8月20日の記念日
世界モスキートデー(蚊の日)
カテゴリ
由来・理由
1897年8月20日、英国の医学者ロナルド・ロスが、蚊の体内からマラリアの原虫を発見したことにちなむ。蚊が媒介する感染症の脅威と予防の大切さを、世界に向けて啓発する日とされている。
雑学・小話
蚊は、地球上でもっとも多くの人命を奪ってきた生き物だといわれることがある。それは、マラリアやデング熱、日本脳炎といった病気を媒介するためだ。なかでもマラリアは、長く原因がわからないまま、多くの命を脅かしてきたとされる。 ロナルド・ロスは、蚊の体内にマラリアの原虫がいることを突きとめ、蚊が病気を運ぶ仕組みの解明に大きく貢献した。この発見は感染症対策の歴史を変えたとされ、ロスは1902年にノーベル生理学・医学賞を受けた。8月20日の「世界モスキートデー」は、この功績を記念して定められたものだ。 この日は蚊をたたえる日ではなく、蚊が運ぶ病気からどう身を守るかを考える日とされる。今も世界では、蚊が媒介する感染症で多くの人が苦しんでいる。

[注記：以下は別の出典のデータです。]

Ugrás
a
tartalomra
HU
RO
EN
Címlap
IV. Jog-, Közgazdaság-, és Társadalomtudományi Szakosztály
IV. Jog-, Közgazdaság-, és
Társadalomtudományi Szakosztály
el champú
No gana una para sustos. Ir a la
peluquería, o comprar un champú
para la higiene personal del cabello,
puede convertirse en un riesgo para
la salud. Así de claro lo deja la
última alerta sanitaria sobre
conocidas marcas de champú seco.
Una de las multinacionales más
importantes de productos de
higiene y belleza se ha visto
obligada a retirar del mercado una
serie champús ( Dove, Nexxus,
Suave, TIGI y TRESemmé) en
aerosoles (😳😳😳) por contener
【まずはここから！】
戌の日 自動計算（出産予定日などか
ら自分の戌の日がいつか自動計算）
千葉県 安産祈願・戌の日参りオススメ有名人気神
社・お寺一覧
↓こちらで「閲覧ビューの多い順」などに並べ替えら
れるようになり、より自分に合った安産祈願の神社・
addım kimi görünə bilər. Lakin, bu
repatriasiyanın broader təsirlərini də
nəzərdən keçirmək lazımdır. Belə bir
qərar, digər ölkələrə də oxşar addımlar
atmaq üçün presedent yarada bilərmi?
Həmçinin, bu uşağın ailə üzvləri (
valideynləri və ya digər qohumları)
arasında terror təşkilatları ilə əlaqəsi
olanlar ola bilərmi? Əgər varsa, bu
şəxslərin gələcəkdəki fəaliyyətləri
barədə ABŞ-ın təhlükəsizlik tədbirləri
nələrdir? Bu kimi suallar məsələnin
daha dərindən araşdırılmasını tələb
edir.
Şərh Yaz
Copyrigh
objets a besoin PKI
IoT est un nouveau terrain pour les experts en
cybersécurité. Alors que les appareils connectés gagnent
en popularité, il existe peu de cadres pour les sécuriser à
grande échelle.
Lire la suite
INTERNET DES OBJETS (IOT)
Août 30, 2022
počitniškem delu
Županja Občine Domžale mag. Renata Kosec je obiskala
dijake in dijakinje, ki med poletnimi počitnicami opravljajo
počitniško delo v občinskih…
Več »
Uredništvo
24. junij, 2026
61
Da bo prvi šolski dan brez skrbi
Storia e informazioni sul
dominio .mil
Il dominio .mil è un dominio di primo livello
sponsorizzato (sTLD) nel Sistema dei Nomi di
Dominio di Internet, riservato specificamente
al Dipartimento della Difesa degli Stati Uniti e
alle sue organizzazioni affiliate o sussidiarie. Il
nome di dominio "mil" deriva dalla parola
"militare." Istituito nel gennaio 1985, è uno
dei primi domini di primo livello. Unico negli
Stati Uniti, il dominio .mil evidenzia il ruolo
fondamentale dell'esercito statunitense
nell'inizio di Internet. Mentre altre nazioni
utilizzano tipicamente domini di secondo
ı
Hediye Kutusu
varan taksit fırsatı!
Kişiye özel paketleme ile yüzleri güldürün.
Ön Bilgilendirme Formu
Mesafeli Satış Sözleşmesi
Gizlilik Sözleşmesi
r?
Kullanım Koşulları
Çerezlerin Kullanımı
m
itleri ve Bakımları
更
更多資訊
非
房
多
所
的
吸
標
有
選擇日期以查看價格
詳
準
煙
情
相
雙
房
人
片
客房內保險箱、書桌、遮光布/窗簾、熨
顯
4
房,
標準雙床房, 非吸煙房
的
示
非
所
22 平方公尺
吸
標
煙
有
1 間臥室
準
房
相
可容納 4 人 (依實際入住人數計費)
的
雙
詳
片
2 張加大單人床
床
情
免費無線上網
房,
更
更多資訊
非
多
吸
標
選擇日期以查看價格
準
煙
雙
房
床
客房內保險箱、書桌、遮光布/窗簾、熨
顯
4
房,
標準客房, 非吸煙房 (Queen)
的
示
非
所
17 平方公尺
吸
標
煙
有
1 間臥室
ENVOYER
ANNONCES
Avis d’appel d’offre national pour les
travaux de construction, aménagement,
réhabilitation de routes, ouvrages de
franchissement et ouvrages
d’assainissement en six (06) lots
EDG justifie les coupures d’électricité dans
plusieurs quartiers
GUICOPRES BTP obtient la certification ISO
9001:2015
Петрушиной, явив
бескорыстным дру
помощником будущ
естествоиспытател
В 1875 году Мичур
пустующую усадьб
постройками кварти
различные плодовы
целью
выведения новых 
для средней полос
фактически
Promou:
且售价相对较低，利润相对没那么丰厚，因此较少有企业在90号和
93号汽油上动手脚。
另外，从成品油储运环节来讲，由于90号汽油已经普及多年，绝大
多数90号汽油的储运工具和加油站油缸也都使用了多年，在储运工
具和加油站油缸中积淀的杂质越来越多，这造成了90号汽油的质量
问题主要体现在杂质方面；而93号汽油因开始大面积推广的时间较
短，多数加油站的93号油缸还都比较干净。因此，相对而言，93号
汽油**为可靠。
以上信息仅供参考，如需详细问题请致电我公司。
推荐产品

身近なところでは、夏場の虫よけや水たまりをなくす工夫が予防につながる。小さな虫がもたらす大きな影響に、あらためて目を向けてみたい。
健康・医療の記念日について
健康・医療に関する記念日は、病気の予防や正しい知識の普及を目的に制定されたものが多くあります。特定の疾患への理解を広めるための啓発デー、検診や予防接種の大切さを呼びかける日、心と体のケアに目を向けるための日など、いずれも私たちの暮らしの土台である「健康」を見つめ直すきっかけとなります。日付の多くは、関連する数字の語呂合わせや、医学史上の出来事にちなんで定められています。慌ただしい毎日の中では、つい後回しにしてしまいがちな体のサイン。記念日はそれに立ち止まって耳を傾ける合図になります。月の満ち欠けが心身のリズムに影響すると言われるように、自分の体調の波を知り、無理のないペースで整えていく姿勢が、健やかな日々につながっていきます。